I’ve spent a lot of my life trying to fix what I thought was broken.

Over the years, I’ve learned that my biggest skill is problem solving. I think ahead, plan, strategise, deliver. For business, that means I come in find the problem, solve the problem, leave. It works – but for my personal life, it used to mean that I’d constantly be thinking of every possible scenario, and would usually focus on the worst ones.

It took a long time to realise having a good place for my thoughts and energy was the key to feeling more content with life.

The issue wasn’t the energy – it was where it ended up.

The River

Running through me is a kind of river. It’s energy. It’s focus. It’s productivity. Whatever you want to call it; when I’m using it, I feel strong. Calm. Balanced. When I’m not, the river doesn’t stop. It just keeps flowing until it spills into a lake at the bottom – a lake of fretting and overthinking and anxiety and depression.

For years I tried to cure the lake. Sometimes it helped. But the truth is this: the lake only exists when the river has nowhere useful to go.

So I stopped trying to drain the lake from the bottom, or worse – cure the lake. Instead I built water-mills. Work, projects and hobbies. Useful things that catch the river’s flow and turn it into movement. They don’t have to be grand or public. They just need to be there. When I’m writing. When I’m fixing a process. When I’m running. The flow finds a channel. It doesn’t pool. It doesn’t stagnate.

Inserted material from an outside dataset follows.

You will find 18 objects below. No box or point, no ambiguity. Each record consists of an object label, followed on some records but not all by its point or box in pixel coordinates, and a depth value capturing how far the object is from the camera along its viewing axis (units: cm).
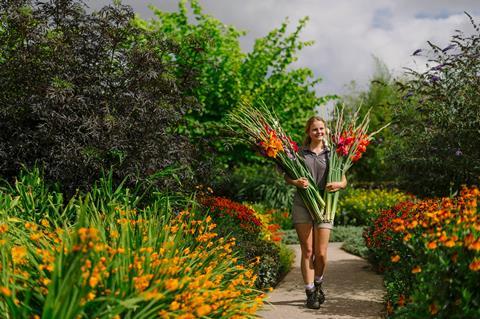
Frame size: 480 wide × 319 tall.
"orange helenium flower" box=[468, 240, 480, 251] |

And the difference is profound. I’m more positive. More present. More productive. Someone described me as ‘weirdly authentic’ the other day – it’s either that or ‘authentically weird.’

Why this matters for work, life and leadership

At Underpin, using that river of energy for good shapes how I work with clients and teams. People and organisations don’t need to be “fixed” in the sense of having every deficiency eliminated. They need channels. They need systems and behaviours that let their energy move purposefully rather than pool into pressure.

When you build a culture where energy is directed, not depressed, you get:

  • Teams that are engaged rather than checked-out.

  • Projects that feel meaningful rather than endless.

  • Leadership that supports motion rather than micro-manages stasis.

We don’t manage by template because no two rivers are the same. We set a direction, keep communication simple, and adapt to the people doing the work. Some rivers will blaze ahead. Some will probe deeply. Some will need a pause. The job of leadership is to build the mills, not to dam the river.